Gösterge tablosu da çok estetik sayılmaz. Mutlaka fonksiyonellik açısından analizi yapılmıştır ama hız göstergesi sanki boşlukta duruyormuş gibi ve hız değeri geçmişin Fiat Tipo ya da Tempra’sı kadar olgunlaştırılabilmiş bir tasarıma sahip değil. Devir saatiyse neredeyse hiç takip etmeyi akla getirmeyecek kadar silik duruyor… İşin kötüsü hız göstergesi de öne çıkamıyor…
Megane Coupe, tasarım olarak sportifse de kullanım olarak o adı çıkmış Fransız konforunun modern temsilciliğine soyunmuş bir otomobil. Görünüme göre fazlasıyla rahat ettiren süspansiyon, huzurlu çalışan bir motor, pamuk gibi bir direksiyon, ‘şıkır şıkır’ geçen vitesler…Yumuşak kullanımlı test aracımla yola çıktığımda 1.4 litrelik motorun neler yapabileceğini çok da kestiremiyorum. Turbo ile desteklenen küçük hacimli benzinli motorlar beni pek de heyecanlandırmıyor. Nereden baksanız en az 1.6 olmasını bekliyorum. Ne de olsa güç hacimle geliyor. Ama Renault, 130 HP’lik motoruyla tatminkar bir dinamizm içinde. 2000 d/d’den itibaren alınabilen 190 Nm’lik maksimum tork, otomobile yeterli akıcılık sağlayabiliyor. Hızlanma olduğu kadar yakıt ekonomi açısından da dengeli seçilmiş vites oranlarıyla esnek sürüş olanağı sağlayan otomobilde motora dair herhangi bir sıkıntım olmuyor. Sık vites değiştirmeden esnek sürüş sağlaması, özellikle şehir dışı sürüşlerde adeta otomatik vites tadı verebiliyor. Tam gaz emirlerindeyse, beş ya da altıncı viteste nazlı nazlı ama 3 ya da 4. viteslerde heyecanla ileri atılıyor Megane Coupe. 130 HP sınırını hep akılda tutmakta yarar var. Ya da 8 litre civarı saptadığım ortalama yakıt tüketimini umursamayıp sürekli düşük viteslerin üst devirlerinde gezinerek biraz daha fazla gidiyormuş gibi yapmaya zorlanabilir!

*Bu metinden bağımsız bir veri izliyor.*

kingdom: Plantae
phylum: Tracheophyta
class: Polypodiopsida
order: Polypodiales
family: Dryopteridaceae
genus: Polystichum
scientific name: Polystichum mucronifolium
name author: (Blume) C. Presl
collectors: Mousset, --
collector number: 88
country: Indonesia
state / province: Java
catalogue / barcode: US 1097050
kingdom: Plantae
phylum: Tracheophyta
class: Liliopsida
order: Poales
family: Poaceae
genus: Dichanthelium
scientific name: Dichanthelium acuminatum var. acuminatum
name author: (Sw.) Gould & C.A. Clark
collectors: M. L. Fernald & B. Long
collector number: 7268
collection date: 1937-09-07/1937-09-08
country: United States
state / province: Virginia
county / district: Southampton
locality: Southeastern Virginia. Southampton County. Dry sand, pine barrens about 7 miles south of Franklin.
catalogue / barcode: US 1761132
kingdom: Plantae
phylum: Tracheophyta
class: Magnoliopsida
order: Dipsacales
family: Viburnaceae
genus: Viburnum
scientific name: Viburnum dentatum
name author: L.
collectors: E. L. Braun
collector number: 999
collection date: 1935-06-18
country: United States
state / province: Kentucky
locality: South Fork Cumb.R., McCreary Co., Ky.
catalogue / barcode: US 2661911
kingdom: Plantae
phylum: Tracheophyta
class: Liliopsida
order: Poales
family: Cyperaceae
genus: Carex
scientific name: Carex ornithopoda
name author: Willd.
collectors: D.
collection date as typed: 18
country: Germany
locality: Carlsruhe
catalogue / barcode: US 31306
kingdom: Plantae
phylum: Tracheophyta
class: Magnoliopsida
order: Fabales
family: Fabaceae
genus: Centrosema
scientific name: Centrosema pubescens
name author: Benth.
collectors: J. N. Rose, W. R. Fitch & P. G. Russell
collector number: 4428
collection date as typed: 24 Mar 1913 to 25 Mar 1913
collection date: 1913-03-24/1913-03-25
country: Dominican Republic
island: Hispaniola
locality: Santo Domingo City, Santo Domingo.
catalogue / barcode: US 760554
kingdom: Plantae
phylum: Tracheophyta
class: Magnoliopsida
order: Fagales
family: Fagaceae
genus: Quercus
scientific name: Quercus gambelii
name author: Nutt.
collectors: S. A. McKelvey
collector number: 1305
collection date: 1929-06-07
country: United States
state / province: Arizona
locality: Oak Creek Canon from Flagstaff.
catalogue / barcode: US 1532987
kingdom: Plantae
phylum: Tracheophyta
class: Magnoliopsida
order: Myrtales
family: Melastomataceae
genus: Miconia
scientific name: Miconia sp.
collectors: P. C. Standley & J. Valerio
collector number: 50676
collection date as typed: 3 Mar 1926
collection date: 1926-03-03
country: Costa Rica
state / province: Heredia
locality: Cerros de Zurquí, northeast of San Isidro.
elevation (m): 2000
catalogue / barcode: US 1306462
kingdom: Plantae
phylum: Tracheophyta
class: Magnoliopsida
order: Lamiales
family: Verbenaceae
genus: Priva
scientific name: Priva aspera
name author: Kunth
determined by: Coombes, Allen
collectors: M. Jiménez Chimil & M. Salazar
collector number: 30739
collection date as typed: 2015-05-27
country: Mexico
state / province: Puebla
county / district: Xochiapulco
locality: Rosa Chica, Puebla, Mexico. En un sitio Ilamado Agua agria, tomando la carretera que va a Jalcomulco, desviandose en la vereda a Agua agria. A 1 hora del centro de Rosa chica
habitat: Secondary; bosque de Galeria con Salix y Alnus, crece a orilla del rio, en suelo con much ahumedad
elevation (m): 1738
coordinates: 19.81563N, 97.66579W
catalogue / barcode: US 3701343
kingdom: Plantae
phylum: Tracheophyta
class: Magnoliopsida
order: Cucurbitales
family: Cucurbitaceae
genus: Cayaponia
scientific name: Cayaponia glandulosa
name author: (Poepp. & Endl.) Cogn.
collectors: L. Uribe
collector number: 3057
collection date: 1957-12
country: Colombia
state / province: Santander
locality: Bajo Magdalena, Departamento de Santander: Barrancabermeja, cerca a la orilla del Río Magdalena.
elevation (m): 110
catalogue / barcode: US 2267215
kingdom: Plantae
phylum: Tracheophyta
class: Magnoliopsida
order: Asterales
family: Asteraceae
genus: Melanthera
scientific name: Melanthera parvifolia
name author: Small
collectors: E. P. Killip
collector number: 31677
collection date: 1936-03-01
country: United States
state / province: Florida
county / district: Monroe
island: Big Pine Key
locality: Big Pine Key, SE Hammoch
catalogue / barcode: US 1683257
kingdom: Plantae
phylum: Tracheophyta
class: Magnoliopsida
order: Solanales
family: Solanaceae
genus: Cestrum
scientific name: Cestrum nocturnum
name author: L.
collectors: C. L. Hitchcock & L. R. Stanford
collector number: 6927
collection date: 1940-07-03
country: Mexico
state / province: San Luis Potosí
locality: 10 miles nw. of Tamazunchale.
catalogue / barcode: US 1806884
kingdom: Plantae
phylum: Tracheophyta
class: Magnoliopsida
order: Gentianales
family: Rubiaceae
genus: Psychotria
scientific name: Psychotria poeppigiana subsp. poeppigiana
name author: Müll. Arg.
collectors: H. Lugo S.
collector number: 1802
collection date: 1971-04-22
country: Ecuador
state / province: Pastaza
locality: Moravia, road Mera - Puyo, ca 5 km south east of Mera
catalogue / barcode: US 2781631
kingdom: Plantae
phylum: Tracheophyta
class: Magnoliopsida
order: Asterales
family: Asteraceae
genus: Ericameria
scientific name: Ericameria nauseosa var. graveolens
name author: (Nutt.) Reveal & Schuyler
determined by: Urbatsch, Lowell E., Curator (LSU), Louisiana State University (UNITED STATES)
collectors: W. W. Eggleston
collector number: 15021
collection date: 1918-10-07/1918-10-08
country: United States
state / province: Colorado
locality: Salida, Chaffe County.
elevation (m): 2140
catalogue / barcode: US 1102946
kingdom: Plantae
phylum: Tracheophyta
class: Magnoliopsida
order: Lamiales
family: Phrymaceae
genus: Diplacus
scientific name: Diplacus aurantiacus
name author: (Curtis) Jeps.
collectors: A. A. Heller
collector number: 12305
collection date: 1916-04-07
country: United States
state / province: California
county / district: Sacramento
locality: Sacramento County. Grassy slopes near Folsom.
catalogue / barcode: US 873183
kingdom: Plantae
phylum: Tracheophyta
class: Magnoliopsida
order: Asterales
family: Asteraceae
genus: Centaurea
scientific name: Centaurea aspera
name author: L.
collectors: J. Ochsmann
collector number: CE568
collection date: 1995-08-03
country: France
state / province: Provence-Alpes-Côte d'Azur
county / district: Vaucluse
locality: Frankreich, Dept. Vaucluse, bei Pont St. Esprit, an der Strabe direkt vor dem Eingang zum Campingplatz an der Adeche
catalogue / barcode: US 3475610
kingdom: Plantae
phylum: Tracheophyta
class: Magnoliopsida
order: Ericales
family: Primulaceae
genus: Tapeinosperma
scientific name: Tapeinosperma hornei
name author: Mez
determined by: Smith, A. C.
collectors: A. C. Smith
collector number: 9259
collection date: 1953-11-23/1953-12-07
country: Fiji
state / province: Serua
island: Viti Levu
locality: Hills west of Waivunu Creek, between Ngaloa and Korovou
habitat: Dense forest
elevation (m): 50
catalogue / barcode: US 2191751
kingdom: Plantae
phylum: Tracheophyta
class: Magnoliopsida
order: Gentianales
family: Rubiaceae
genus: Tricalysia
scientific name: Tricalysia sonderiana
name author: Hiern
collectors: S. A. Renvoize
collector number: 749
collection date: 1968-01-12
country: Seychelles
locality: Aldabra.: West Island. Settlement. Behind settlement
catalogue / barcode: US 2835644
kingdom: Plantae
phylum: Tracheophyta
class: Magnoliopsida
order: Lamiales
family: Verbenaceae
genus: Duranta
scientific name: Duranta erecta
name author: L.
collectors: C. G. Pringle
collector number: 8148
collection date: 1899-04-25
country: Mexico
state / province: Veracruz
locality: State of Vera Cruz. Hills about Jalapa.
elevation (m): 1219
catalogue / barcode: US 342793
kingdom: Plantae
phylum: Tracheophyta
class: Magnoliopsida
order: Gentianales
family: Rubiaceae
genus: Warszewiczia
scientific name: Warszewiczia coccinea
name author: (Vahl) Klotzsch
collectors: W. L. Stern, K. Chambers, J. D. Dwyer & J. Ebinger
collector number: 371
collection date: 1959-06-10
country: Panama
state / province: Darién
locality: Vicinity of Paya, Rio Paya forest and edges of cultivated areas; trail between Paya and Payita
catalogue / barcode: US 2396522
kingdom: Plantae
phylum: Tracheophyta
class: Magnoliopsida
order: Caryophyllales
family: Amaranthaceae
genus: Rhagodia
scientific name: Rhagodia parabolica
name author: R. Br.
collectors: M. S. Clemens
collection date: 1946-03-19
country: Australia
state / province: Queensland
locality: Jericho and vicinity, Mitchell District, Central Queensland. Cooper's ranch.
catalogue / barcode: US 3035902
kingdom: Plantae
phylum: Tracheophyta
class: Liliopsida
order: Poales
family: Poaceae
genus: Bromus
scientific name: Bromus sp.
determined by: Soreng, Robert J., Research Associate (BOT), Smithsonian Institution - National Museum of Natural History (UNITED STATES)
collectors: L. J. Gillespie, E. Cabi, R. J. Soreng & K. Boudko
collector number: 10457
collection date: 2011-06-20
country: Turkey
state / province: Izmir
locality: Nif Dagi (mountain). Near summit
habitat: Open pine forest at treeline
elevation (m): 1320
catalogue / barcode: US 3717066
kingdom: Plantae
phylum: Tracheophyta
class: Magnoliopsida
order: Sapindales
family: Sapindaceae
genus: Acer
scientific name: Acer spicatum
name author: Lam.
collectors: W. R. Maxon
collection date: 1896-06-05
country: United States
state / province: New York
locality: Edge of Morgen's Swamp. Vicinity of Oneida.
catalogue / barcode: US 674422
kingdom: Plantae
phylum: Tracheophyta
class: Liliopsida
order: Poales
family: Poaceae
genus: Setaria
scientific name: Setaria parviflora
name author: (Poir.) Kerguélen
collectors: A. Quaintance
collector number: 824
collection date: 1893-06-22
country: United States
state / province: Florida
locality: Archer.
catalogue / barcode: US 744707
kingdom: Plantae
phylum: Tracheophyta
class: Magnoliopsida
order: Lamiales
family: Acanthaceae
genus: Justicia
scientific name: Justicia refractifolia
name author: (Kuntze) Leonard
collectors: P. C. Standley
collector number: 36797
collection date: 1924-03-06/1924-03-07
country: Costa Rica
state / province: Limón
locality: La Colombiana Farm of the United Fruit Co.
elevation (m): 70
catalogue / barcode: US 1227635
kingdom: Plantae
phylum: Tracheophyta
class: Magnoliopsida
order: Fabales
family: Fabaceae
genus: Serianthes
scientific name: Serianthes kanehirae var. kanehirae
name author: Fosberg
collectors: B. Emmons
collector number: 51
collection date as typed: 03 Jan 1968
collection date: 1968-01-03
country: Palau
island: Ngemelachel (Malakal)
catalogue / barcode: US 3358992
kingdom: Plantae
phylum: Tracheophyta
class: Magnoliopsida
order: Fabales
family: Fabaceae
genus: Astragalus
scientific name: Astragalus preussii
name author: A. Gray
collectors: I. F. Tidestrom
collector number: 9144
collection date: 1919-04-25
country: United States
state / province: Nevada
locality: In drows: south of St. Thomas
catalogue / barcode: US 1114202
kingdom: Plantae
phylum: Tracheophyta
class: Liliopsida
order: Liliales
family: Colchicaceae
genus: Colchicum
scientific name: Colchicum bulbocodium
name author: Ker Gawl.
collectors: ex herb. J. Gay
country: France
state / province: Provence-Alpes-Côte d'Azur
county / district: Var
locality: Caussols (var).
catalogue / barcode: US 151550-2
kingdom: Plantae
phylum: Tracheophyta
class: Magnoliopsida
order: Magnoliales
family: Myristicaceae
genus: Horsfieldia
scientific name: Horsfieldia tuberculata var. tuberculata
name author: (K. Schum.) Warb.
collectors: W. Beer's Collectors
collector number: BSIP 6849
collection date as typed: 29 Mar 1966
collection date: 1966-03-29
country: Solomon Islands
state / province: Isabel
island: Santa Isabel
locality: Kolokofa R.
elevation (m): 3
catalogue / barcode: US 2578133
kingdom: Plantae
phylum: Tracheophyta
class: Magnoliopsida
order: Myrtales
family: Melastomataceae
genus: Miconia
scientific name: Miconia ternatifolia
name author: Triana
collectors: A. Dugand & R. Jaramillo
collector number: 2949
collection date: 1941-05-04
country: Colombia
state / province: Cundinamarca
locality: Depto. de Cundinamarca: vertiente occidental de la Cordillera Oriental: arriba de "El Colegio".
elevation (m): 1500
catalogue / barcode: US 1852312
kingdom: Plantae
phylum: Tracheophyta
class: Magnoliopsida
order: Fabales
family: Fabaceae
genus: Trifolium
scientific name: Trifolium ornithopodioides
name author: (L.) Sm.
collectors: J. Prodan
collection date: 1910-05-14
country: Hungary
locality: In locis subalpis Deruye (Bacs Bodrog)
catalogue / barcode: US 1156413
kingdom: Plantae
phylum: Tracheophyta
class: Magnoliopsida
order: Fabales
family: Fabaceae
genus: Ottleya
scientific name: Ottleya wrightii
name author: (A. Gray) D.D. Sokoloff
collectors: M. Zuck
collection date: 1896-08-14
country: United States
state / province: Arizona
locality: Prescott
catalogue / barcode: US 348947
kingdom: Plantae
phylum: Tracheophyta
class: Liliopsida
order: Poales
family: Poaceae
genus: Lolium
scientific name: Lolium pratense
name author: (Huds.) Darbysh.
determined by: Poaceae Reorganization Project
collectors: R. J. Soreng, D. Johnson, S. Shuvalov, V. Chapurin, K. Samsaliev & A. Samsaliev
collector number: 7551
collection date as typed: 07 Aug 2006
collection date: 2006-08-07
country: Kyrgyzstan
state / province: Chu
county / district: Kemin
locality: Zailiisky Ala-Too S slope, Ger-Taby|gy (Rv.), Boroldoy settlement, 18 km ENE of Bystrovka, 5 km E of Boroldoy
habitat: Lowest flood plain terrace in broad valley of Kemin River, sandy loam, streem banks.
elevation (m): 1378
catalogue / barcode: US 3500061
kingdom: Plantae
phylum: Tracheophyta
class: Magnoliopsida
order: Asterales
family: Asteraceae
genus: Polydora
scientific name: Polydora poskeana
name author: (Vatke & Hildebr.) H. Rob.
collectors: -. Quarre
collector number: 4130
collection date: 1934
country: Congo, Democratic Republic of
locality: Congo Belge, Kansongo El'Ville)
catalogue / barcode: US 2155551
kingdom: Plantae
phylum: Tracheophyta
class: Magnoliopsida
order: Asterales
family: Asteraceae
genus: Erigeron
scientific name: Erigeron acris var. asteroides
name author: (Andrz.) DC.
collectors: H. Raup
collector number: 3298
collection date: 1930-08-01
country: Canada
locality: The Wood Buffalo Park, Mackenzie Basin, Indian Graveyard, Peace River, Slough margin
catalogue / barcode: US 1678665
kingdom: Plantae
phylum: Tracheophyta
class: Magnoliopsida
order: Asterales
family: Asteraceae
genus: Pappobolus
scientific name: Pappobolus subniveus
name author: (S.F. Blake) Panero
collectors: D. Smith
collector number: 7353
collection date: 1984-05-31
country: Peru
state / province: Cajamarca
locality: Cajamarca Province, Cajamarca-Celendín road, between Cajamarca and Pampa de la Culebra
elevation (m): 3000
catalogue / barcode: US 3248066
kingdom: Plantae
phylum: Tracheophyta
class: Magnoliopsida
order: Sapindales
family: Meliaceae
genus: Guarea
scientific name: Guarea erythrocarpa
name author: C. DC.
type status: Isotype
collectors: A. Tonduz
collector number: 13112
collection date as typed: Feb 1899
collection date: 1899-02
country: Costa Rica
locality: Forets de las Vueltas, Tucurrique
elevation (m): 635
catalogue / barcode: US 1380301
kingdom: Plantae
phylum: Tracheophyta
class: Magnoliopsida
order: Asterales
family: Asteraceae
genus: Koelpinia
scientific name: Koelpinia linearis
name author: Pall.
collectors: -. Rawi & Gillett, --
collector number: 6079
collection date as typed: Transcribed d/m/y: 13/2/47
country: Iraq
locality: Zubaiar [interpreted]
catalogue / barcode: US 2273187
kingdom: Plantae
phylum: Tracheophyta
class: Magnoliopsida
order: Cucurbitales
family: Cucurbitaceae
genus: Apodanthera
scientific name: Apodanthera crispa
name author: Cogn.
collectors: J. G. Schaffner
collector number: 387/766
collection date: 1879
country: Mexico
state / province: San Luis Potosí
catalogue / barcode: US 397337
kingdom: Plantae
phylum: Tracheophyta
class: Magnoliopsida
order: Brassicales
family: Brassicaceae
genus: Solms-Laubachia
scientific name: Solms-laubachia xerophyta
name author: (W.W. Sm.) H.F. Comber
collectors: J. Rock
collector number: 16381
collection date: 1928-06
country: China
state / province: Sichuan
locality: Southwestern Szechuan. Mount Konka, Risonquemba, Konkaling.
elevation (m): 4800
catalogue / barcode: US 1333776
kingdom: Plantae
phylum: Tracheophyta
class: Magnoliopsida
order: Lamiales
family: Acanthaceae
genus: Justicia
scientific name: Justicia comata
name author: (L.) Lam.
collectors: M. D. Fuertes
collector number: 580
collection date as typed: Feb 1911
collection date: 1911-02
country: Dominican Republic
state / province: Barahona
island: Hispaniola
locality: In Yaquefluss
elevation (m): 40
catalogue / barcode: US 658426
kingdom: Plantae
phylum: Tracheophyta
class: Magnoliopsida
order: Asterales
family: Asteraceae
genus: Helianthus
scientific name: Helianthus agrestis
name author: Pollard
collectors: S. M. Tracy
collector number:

Pek de performans otomobili gibi tasarlanmayan Coupe’nin süspansiyon sistemi, gövdeyi 5 kapılı kardeşine göre 43 mm daha alçaltmış olsa da agresif sürüşlerde çok da kararlı tutunma bağımlılığı göremiyorum. Normal kullanım koşullarında sıkıntı yok ama virajlar hızı dönülmek istendiğinde gövde önden ‘izin istiyor’! Buna karşılık hadini bilerek yapılan sürüşlerde, pürüzsüz, güven verici ve tabii ki bir coupe için fazlasıyla konforlu. Otomobilin fren dozlaması oldukça başarılı, yavaşlama ve durmalarda işini gayet iyi yapıyor. Tabii bunda kullanılan lastiklerin de payı vardı. Süspansiyonun az salınımlı olması da hoşuma giden durumlardan biriydi.